Top of Material shown

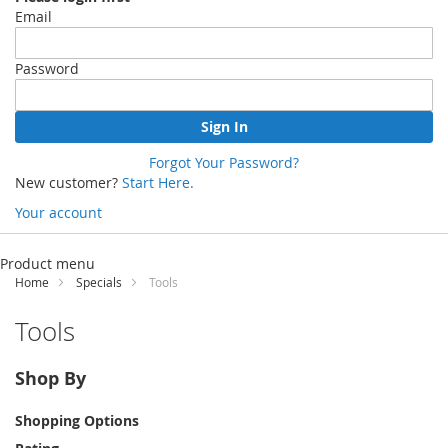
Email
Password
Sign In
Forgot Your Password?
New customer?
Start Here.
Your account
Skip
to
Product menu
Content
Home
Specials
Tools
Tools
Shop By
Shopping Options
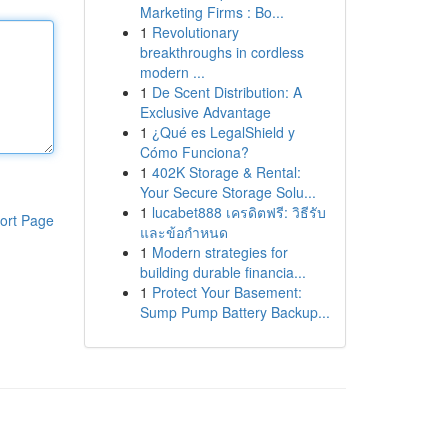
Marketing Firms : Bo...
1
Revolutionary
breakthroughs in cordless
modern ...
1
De Scent Distribution: A
Exclusive Advantage
1
¿Qué es LegalShield y
Cómo Funciona?
1
402K Storage & Rental:
Your Secure Storage Solu...
1
lucabet888 เครดิตฟรี: วิธีรับ
ort Page
และข้อกำหนด
1
Modern strategies for
building durable financia...
1
Protect Your Basement:
Sump Pump Battery Backup...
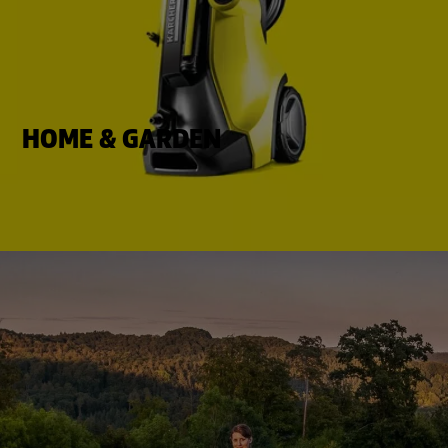
HOME & GARDEN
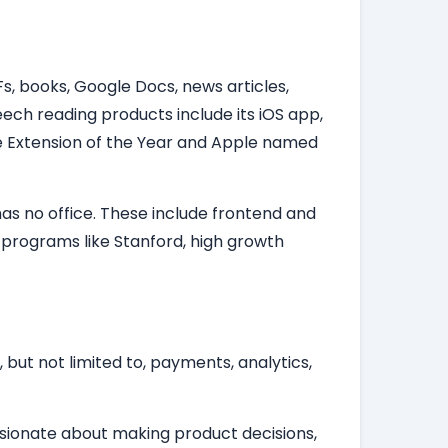
s, books, Google Docs, news articles,
ech reading products include its iOS app,
 Extension of the Year and Apple named
as no office. These include frontend and
 programs like Stanford, high growth
 but not limited to, payments, analytics,
assionate about making product decisions,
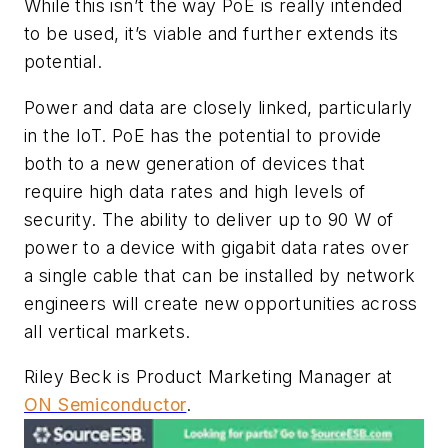
While this isn’t the way PoE is really intended
to be used, it’s viable and further extends its
potential.
Power and data are closely linked, particularly
in the IoT. PoE has the potential to provide
both to a new generation of devices that
require high data rates and high levels of
security. The ability to deliver up to 90 W of
power to a device with gigabit data rates over
a single cable that can be installed by network
engineers will create new opportunities across
all vertical markets.
Riley Beck is Product Marketing Manager at
ON Semiconductor
.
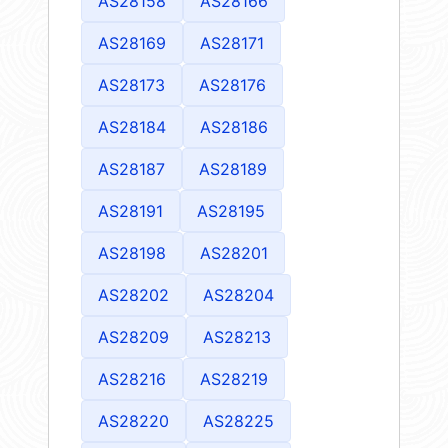
AS28158
AS28166
AS28169
AS28171
AS28173
AS28176
AS28184
AS28186
AS28187
AS28189
AS28191
AS28195
AS28198
AS28201
AS28202
AS28204
AS28209
AS28213
AS28216
AS28219
AS28220
AS28225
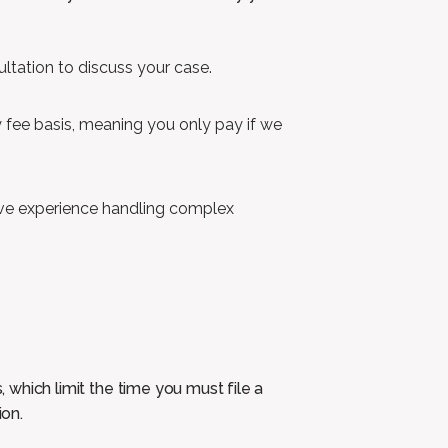
sultation to discuss your case.
fee basis, meaning you only pay if we
ve experience handling complex
, which limit the time you must file a
ion.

Bottom of Material shown

Goal of the exercise.
Convert the material into a JSON list of strings, one string per line, starting from the very beginning of the material and ending after the line that contains "HOME & GARDEN". Omit blank lines and all pictures.

Exercise solution.
[
  "Email",
  "Password",
  "Sign In",
  "Forgot Your Password?",
  "New customer?",
  "Start Here.",
  "Your account",
  "Skip",
  "to",
  "Product menu",
  "Content",
  "Home",
  "Specials",
  "Tools",
  "Tools",
  "Shop By",
  "Shopping Options",
  "Marketing Firms : Bo...",
  "1",
  "Revolutionary",
  "breakthroughs in cordless",
  "modern ...",
  "1",
  "De Scent Distribution: A",
  "Exclusive Advantage",
  "1",
  "¿Qué es LegalShield y",
  "Cómo Funciona?",
  "1",
  "402K Storage & Rental:",
  "Your Secure Storage Solu...",
  "1",
  "lucabet888 เครดิตฟรี: วิธีรับ",
  "ort Page",
  "และข้อกำหนด",
  "1",
  "Modern strategies for",
  "building durable financia...",
  "1",
  "Protect Your Basement:",
  "Sump Pump Battery Backup...",
  "HOME & GARDEN"
]